Os incêndios são a desertificação humana que varre o país
O país que arde todos os dias, queimando-nos a alma, é o resultado de políticas avulsas, mas crónicas, das últimas décadas, de uma gestão egocêntrica, assente em critérios economicistas errados, que redundam na desertificação humana incomensurável do interior, ao mesmo tempo que acentuam a sobrepopulação das cidades do litoral.
O rei vai nu com certeza. As chamas que vemos todos os dias são o sangue ardente que verte das artérias de um país doente, que sofre em resultado de políticas tecnocratas, preconceituosas e provincianas dos que, encasulados no antro do poder, do alto de um pedestal que só alcança Vila Franca, olham para o interior como as “terrinhas”, para onde, dos autotanques e aeronaves, lançam água para suster um interior depressivo que chega cada vez mais ao litoral.
Num país desigual, com um interior sem pessoas, com matas e campos agrícolas votados ao abandono, resultado de ausência de políticas para promover o desenvolvimento rural sustentado, de pouco ou nada vale o país gastar todos os anos milhões de euros nos dispositivos de combate aos incêndios. É um combate inglório, que interessa apenas a determinados grupos económicos que ganham muito dinheiro com o flagelo dos incêndios.
Nos últimos meses, em atividades de lazer e de trabalho, percorri vários concelhos de Trás-os-Montes e Alentejo.
Dói a alma constatar, apesar de tudo, sem surpresa, que as terras vão perdendo as poucas pessoas que ainda restam.

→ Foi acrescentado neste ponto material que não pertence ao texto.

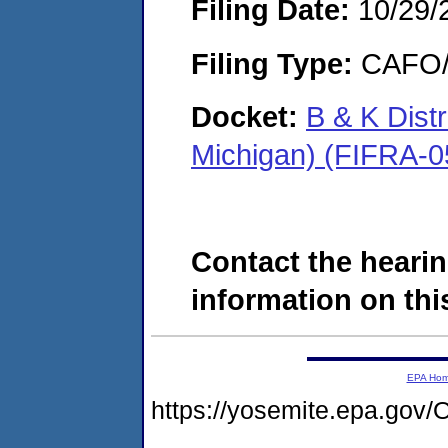
Filing Date:
10/29/
Filing Type:
CAFO/E
Docket:
B & K Dist
Michigan) (FIFRA-0
Contact the hearin
information on this
EPA Ho
https://yosemite.epa.g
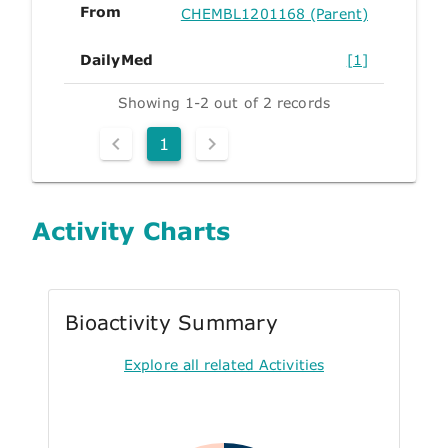
From
CHEMBL1201168 (Parent)
DailyMed
[1]
Showing 1-2 out of 2 records
1
Activity Charts
Bioactivity Summary
Explore all related Activities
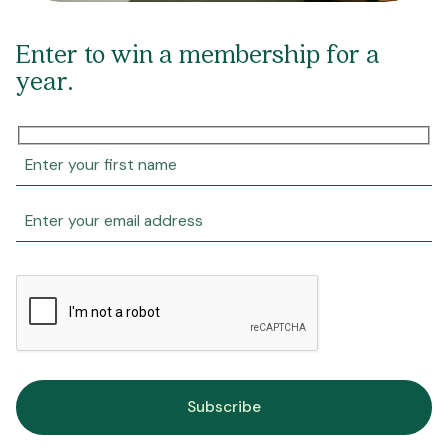
Enter to win a membership for a
year.
Subscribe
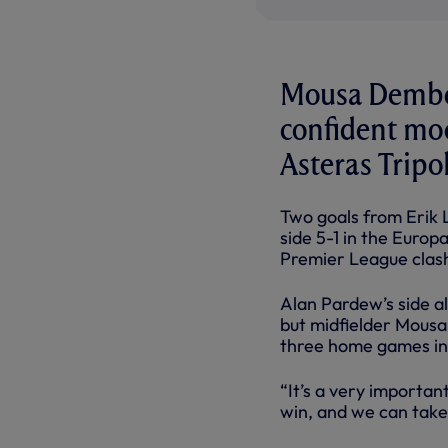
Mousa Dembel
confident moo
Asteras Tripol
Two goals from Erik 
side 5-1 in the Euro
Premier League clash
Alan Pardew’s side al
but midfielder Mousa
three home games in 
“It’s a very importan
win, and we can take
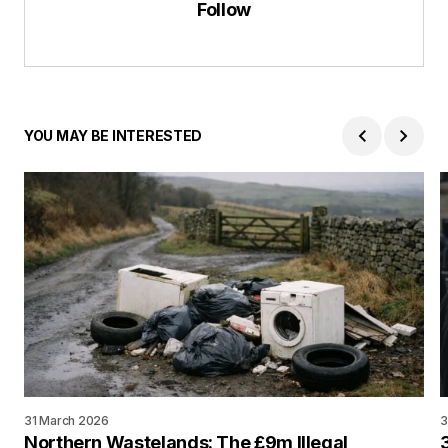
Follow
YOU MAY BE INTERESTED
31 March 2026
3
Northern Wastelands: The £9m Illegal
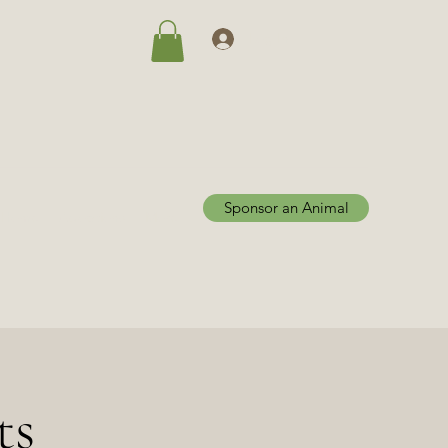
Log In
Sponsor an Animal
Home
Adoptions
More
ts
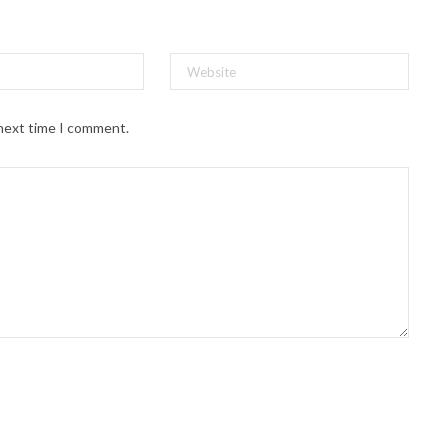
 next time I comment.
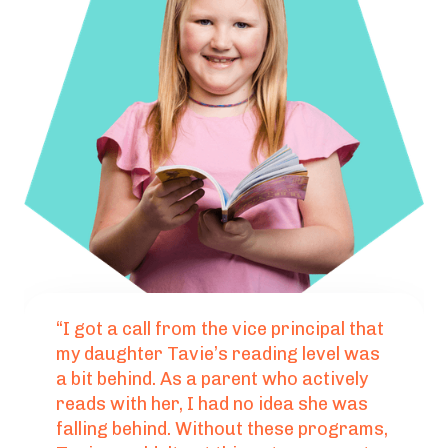
“I got a call from the vice principal that
my daughter Tavie’s reading level was
a bit behind. As a parent who actively
reads with her, I had no idea she was
falling behind. Without these programs,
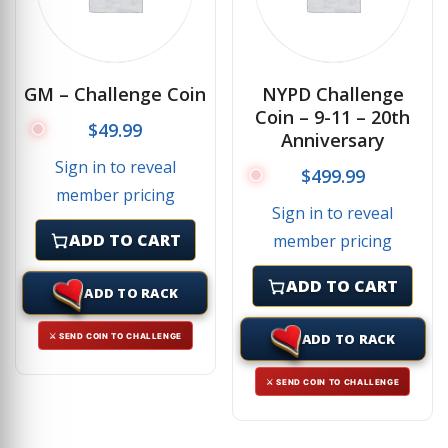
GM – Challenge Coin
NYPD Challenge
Coin – 9-11 – 20th
$
49.99
Anniversary
Sign in to reveal
$
499.99
member pricing
Sign in to reveal
ADD TO CART
member pricing
ADD TO CART
ADD TO RACK
ADD TO RACK
⚔ SEND COIN TO CHALLENGE
⚔ SEND COIN TO CHALLENGE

Aldeias vazias, quase fantasmagóricas, cidades, outrora florescentes, agora quase moribundas, sangrando a cada dia, até à agonia final, quiçá.
Com a crise dos últimos anos, ao fluxo migratório para o litoral das décadas de centralismo bacoco de quem governa partir dos finos gabinetes, juntou-se entretanto a debandada para destinos além-fronteiras.
São centenas todos os meses que partem, tristes, curvados ante o cenário que fez mergulhar milhares de portugueses num mar de falta de infortúnios.
Como uma mãe que não consegue gerar leite para alimentar os filhos, temos hoje um país paupérrimo, com um tecido económico fragilizado, que não alimenta gerações inteiras, as tais que, sem esperança no país que as viu nascer há 20, 30 ou 40 anos, emigram, fugindo de uma espiral depressiva, do incêndio que varre o país.